++++ Listed entries ++++

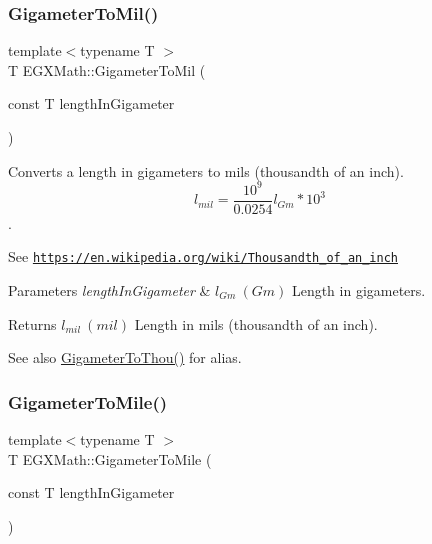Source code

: \subsubsection{\texorpdfstring{Gigameter\+To\+Mil()}{GigameterToMil()}}
{\footnotesize\ttfamily template$<$typename T $>$ \\
T E\+G\+X\+Math\+::\+Gigameter\+To\+Mil (\begin{DoxyParamCaption}\item[{const T}]{length\+In\+Gigameter }\end{DoxyParamCaption})}



Converts a length in gigameters to mils (thousandth of an inch). \[ l_{mil}= \frac{10^{9}}{0.0254} l_{Gm} * 10^{3} \]. 

See \href{https://en.wikipedia.org/wiki/Thousandth_of_an_inch}{\tt https\+://en.\+wikipedia.\+org/wiki/\+Thousandth\+\_\+of\+\_\+an\+\_\+inch} 
\begin{DoxyParams}{Parameters}
{\em length\+In\+Gigameter} & $ l_{Gm}\ (Gm)$ Length in gigameters. \\
\hline
\end{DoxyParams}
\begin{DoxyReturn}{Returns}
$ l_{mil}\ (mil)$ Length in mils (thousandth of an inch). 
\end{DoxyReturn}
\begin{DoxySeeAlso}{See also}
\mbox{\hyperlink{group___e_g_x_math-_conversions-_length_conversions-_s_i-_gigameter-_imperial_ga94fd906264f882396dc438a684e22b41}{Gigameter\+To\+Thou()}} for alias. 
\end{DoxySeeAlso}
\mbox{\label{group___e_g_x_math-_conversions-_length_conversions-_s_i-_gigameter-_imperial_gab61b3324bc2080e5118924bffdd0d46d}} 
\subsubsection{\texorpdfstring{Gigameter\+To\+Mile()}{GigameterToMile()}}
{\footnotesize\ttfamily template$<$typename T $>$ \\
T E\+G\+X\+Math\+::\+Gigameter\+To\+Mile (\begin{DoxyParamCaption}\item[{const T}]{length\+In\+Gigameter }\end{DoxyParamCaption})}



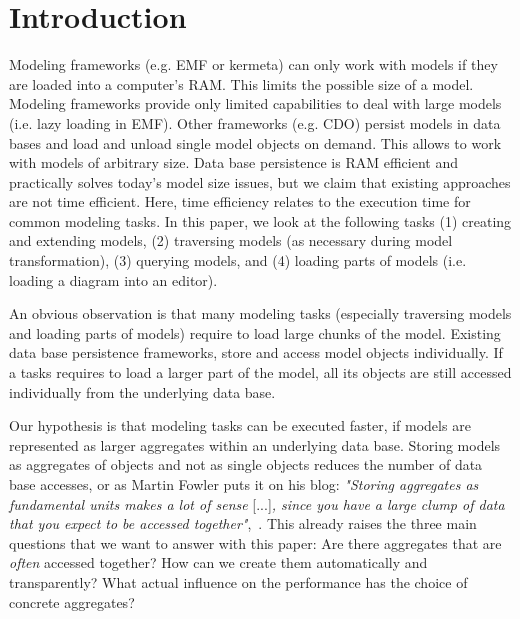 \section{Introduction}

Modeling frameworks (e.g. EMF or kermeta) can only work with models if they are loaded into a computer's RAM. This limits the possible size of a model. 
Modeling frameworks provide only limited capabilities to deal with large models (i.e. lazy loading in EMF). 
Other frameworks (e.g. CDO) persist models in data bases and load and unload single model objects on demand. This allows to work with models of arbitrary size. 
Data base persistence is RAM efficient and practically solves today's model size issues, but we claim that existing approaches are not time efficient. 
Here, time efficiency relates to the execution time for common modeling tasks. In this paper, we look at the following tasks (1) creating and extending models, (2) traversing models (as necessary during model transformation), (3) querying models, and (4) loading parts of models (i.e. loading a diagram into an editor). 

An obvious observation is that many modeling tasks (especially traversing models and loading parts of models) require to load large chunks of the model. Existing data base persistence frameworks, store and access model objects individually. If a tasks requires to load a larger part of the model, all its objects are still accessed individually from the underlying data base.

Our hypothesis is that modeling tasks can be executed faster, if models are represented as larger aggregates within an underlying data base. Storing models as aggregates of objects and not as single objects reduces the number of data base accesses, or as Martin Fowler puts it on his blog: \emph{"Storing aggregates as fundamental units makes a lot of sense} [...]\emph{, since you have a large clump of data that you expect to be accessed together"},~\cite{martinFowler}. This already raises the three main questions that we want to answer with this paper: Are there aggregates that are \emph{often} accessed together? How can we create them automatically and transparently? What actual influence on the performance has the choice of concrete aggregates?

++++

• [What to do]: Copy every record verbatim while leaving each picture out.

• [Completed task]:
Source code

: \subsubsection{\texorpdfstring{Gigameter\+To\+Mil()}{GigameterToMil()}}
{\footnotesize\ttfamily template$<$typename T $>$ \\
T E\+G\+X\+Math\+::\+Gigameter\+To\+Mil (\begin{DoxyParamCaption}\item[{const T}]{length\+In\+Gigameter }\end{DoxyParamCaption})}



Converts a length in gigameters to mils (thousandth of an inch). \[ l_{mil}= \frac{10^{9}}{0.0254} l_{Gm} * 10^{3} \]. 

See \href{https://en.wikipedia.org/wiki/Thousandth_of_an_inch}{\tt https\+://en.\+wikipedia.\+org/wiki/\+Thousandth\+\_\+of\+\_\+an\+\_\+inch} 
\begin{DoxyParams}{Parameters}
{\em length\+In\+Gigameter} & $ l_{Gm}\ (Gm)$ Length in gigameters. \\
\hline
\end{DoxyParams}
\begin{DoxyReturn}{Returns}
$ l_{mil}\ (mil)$ Length in mils (thousandth of an inch). 
\end{DoxyReturn}
\begin{DoxySeeAlso}{See also}
\mbox{\hyperlink{group___e_g_x_math-_conversions-_length_conversions-_s_i-_gigameter-_imperial_ga94fd906264f882396dc438a684e22b41}{Gigameter\+To\+Thou()}} for alias. 
\end{DoxySeeAlso}
\mbox{\label{group___e_g_x_math-_conversions-_length_conversions-_s_i-_gigameter-_imperial_gab61b3324bc2080e5118924bffdd0d46d}} 
\subsubsection{\texorpdfstring{Gigameter\+To\+Mile()}{GigameterToMile()}}
{\footnotesize\ttfamily template$<$typename T $>$ \\
T E\+G\+X\+Math\+::\+Gigameter\+To\+Mile (\begin{DoxyParamCaption}\item[{const T}]{length\+In\+Gigameter }\end{DoxyParamCaption})}



 \section{Introduction}

Modeling frameworks (e.g. EMF or kermeta) can only work with models if they are loaded into a computer's RAM. This limits the possible size of a model. 
Modeling frameworks provide only limited capabilities to deal with large models (i.e. lazy loading in EMF). 
Other frameworks (e.g. CDO) persist models in data bases and load and unload single model objects on demand. This allows to work with models of arbitrary size. 
Data base persistence is RAM efficient and practically solves today's model size issues, but we claim that existing approaches are not time efficient. 
Here, time efficiency relates to the execution time for common modeling tasks. In this paper, we look at the following tasks (1) creating and extending models, (2) traversing models (as necessary during model transformation), (3) querying models, and (4) loading parts of models (i.e. loading a diagram into an editor). 

An obvious observation is that many modeling tasks (especially traversing models and loading parts of models) require to load large chunks of the model. Existing data base persistence frameworks, store and access model objects individually. If a tasks requires to load a larger part of the model, all its objects are still accessed individually from the underlying data base.

Our hypothesis is that modeling tasks can be executed faster, if models are represented as larger aggregates within an underlying data base. Storing models as aggregates of objects and not as single objects reduces the number of data base accesses, or as Martin Fowler puts it on his blog: \emph{"Storing aggregates as fundamental units makes a lot of sense} [...]\emph{, since you have a large clump of data that you expect to be accessed together"},~\cite{martinFowler}. This already raises the three main questions that we want to answer with this paper: Are there aggregates that are \emph{often} accessed together? How can we create them automatically and transparently? What actual influence on the performance has the choice of concrete aggregates?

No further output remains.